Status: Needs work » Needs review

Just saw that there were test failures on #33 from \Drupal\Tests\ckeditor5\Unit\SmartDefaultSettingsTest. Researching that.

lauriii’s picture

Status: Needs review » Reviewed & tested by the community

I ran \Drupal\Tests\ckeditor5\Unit\HTMLRestrictionsTest::testConvenienceConstructors again locally and it's also failing on the expected test cases with the partial fix. That addresses #47.2. I'll address #47.1 on commit.

  • lauriii committed c78d1a8 on 10.1.x
    Issue #3268983 by nod_, iSoLate, plach, Wim Leers, acbramley, larowlan,...

  • lauriii committed 5aecb66 on 10.0.x
    Issue #3268983 by nod_, iSoLate, plach, Wim Leers, acbramley, larowlan,...

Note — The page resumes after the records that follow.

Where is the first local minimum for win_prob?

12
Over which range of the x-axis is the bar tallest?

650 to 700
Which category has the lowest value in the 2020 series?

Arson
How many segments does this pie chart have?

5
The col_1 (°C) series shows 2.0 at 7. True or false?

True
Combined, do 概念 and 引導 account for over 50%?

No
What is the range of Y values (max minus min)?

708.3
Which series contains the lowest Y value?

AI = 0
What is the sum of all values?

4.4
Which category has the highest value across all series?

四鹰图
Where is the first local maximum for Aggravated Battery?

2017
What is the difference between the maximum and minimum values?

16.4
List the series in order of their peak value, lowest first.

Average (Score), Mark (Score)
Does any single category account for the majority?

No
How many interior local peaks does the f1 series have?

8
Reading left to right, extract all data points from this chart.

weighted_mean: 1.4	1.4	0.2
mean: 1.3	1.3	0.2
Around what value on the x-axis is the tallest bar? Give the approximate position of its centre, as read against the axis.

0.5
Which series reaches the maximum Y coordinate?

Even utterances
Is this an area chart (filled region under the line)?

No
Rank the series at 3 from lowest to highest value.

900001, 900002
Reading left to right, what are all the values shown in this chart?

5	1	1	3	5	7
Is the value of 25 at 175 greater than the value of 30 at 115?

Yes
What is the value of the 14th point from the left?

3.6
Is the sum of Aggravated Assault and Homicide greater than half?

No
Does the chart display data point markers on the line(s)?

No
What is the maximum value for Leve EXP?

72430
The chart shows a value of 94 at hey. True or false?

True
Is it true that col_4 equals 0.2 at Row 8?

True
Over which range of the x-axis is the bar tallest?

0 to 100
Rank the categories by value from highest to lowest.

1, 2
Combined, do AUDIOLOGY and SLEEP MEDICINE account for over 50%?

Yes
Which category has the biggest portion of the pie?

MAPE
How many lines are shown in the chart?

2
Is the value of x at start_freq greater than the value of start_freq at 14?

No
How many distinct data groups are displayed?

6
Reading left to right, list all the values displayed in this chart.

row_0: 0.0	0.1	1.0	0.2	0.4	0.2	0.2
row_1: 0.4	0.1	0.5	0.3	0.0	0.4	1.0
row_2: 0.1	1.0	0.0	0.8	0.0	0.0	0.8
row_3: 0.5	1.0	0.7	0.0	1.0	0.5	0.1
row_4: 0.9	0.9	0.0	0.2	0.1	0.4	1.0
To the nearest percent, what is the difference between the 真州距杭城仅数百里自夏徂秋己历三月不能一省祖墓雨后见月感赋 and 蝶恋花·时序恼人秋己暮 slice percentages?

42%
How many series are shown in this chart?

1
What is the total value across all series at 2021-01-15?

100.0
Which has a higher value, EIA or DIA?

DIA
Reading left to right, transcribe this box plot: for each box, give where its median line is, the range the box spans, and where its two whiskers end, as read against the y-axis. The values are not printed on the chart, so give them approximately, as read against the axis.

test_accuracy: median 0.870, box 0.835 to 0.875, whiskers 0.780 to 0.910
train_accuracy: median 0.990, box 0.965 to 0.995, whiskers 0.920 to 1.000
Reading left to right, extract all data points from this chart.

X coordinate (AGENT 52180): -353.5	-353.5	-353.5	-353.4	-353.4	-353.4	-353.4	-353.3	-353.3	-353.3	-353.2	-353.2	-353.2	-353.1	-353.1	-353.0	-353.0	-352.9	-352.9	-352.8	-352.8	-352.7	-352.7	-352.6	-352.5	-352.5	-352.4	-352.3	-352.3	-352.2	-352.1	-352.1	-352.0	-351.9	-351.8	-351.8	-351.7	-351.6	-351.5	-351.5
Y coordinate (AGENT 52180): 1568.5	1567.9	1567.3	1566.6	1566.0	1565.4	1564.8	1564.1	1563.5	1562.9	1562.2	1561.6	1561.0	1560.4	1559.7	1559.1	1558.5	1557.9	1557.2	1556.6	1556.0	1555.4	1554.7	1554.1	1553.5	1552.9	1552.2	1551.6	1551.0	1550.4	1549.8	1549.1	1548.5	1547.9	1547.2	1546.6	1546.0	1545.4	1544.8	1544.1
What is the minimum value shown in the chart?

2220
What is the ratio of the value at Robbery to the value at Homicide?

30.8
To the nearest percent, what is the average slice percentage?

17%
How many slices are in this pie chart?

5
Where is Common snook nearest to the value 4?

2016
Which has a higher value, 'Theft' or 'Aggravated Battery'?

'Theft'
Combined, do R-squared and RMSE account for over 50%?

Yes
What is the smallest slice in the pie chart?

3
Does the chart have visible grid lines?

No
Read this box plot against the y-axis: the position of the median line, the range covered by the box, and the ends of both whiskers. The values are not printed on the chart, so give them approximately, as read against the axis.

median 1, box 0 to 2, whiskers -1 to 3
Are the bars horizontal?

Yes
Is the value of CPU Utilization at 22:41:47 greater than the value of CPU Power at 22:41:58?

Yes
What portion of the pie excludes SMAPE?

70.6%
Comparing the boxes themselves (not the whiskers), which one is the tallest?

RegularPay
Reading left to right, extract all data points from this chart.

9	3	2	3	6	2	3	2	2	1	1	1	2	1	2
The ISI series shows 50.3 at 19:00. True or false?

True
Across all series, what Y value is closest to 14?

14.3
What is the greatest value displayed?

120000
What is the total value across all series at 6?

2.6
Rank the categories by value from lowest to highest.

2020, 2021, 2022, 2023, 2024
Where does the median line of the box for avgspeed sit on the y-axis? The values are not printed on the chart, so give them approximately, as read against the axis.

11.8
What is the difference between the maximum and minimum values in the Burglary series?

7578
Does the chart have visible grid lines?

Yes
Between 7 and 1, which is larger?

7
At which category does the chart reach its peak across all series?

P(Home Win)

  • lauriii committed 6750f9f on 9.5.x
    Issue #3268983 by nod_, iSoLate, plach, Wim Leers, acbramley, larowlan,...

  • lauriii committed 9a0ab60 on 9.4.x
    Issue #3268983 by nod_, iSoLate, plach, Wim Leers, acbramley, larowlan,...
lauriii’s picture

Status: Reviewed & tested by the community » Fixed

Committed #43 c78d1a8 and pushed to 10.1.x and cherry-picked to 10.0.x. Committed #42 to 9.5.x and cherry-picked to 9.4.x. Thanks!

Opened #3295935: Follow-up to #3268983: Move test case to correct group to address #47.1.

lauriii’s picture

Saving credits because they were lost for some reason.

  • alexpott committed 07a1601 on 10.1.x
    Issue #3295935 by lauriii: Follow-up to #3268983: Move test case to...

  • alexpott committed 1a8b586 on 10.0.x
    Issue #3295935 by lauriii: Follow-up to #3268983: Move test case to...

  • alexpott committed 3242627 on 9.5.x
    Issue #3295935 by lauriii: Follow-up to #3268983: Move test case to...

  • alexpott committed 172f53b on 9.4.x
    Issue #3295935 by lauriii: Follow-up to #3268983: Move test case to...

Status: Fixed » Closed (fixed)

Automatically closed - issue fixed for 2 weeks with no activity.